Jim Fulton wrote:
> I think we need to have a much more basic discussion.
> IMO deprecation was a reasonable thing to try that hasn't really
> worked out well. People find deperecation warnings to be very
> annoying and I don't think it's going to be practical to make
> backward-concompatable changes when eggs are used. I suggest that
> generally, in the future, eggs should not be deprecated but just end-
> of-lifed. When we are tempted to make a backward cincompatible to a
> package, we should create a new one. Generally, there is little cost
> in just leaving old packages around.
> Unfortunately, there are two poitentially significant costs in
> keeping obsolete eggs:
> 1. They may break with newer Python versions. :(
> 2. The may be in the dependencies of other eggs. If they are used
> internally, then, of course, the dependent eggs can be rewritten to
> use newer non-obsolete eggs. In other cases, like zope.app, the
> dependency exists to provide some feature and can't be removed
> without introducing a backward-incompatible change to the dependent egg.
> Honestly, I'm not sure how to deal with these issues, especially the
> later. Maybe for collection eggs like zope.app, we have to accept
> deprecation and backward-incompatible changes, at least for a while.
Are you talking only about whole eggs here, or also about changes to APIs
within eggs that are deemed to have a right to exist?
Deprecation of APIs within a package works reasonably well as we do it now,
imho. If you look at other systems, e.g. the Java APIs, deprecations tend to
take place, though often deprecated APIs are never removed (which has the
downside that they continue to clutter the namespace and sometimes they
could be harmful by design). Deprecation warnings are important here,
because it gives people a fighting chance of forward migrating their code.
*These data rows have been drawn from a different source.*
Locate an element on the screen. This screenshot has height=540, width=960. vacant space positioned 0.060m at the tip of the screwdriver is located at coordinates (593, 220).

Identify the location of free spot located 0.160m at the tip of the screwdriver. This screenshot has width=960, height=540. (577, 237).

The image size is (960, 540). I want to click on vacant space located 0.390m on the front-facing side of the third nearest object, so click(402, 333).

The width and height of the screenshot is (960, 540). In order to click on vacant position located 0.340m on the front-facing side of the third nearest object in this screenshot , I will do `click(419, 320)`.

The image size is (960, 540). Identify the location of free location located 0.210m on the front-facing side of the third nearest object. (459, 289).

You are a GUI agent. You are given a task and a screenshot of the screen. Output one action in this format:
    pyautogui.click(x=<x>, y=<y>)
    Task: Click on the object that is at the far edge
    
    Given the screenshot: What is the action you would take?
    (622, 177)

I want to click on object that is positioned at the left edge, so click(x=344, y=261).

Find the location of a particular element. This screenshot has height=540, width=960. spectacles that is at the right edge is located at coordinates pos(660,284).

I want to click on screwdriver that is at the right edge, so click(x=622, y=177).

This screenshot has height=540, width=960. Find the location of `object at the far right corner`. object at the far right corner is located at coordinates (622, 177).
Without warnings, we'll have a lot of people that simply get locked into a
version, and find that two or three versions down the line an upgrade would
really mean a rewrite.
Deprecation of entire eggs (e.g. we don't need it anymore, or we think it
needs to move to a different namespace, or we want to break it up into
smaller pieces or amalgamate with some other pieces to make a bigger
package) is kind of a non-issue as far as eggs are concerned. Eggs are
versioned, and people can always depend on specific "old" eggs even if
they're not actively maintained or ship as part of the main Zope 3
As far as "the system" is concerned (whatever you want to call the system,
but let's say that we mean the collection of eggs that we ship as Zope 3 and
promote as a cohesive platform for people to develop on top of) I think we
still need some type of deprecation when we decide to stop packaging up
particular eggs. Say someone is used to downloading and using the standard
Zope 3 distribution (or a particular distribution) - they will assume that
all those packages remain there. When they upgrade, they don't want to
suddenly find that something's gone missing. That's where I suggest we have
a "deprecated-in-version-x" meta-egg that someone can depend on if they need
to get particular packages that no longer exist in the form they used to. It
can ship with Zope 3, ship disabled, or not ship but be documented as the
way to get back the things that were moved, so that developers can
understand the implications of package removals/end-of-life on their own
code and have time to take action accordingly.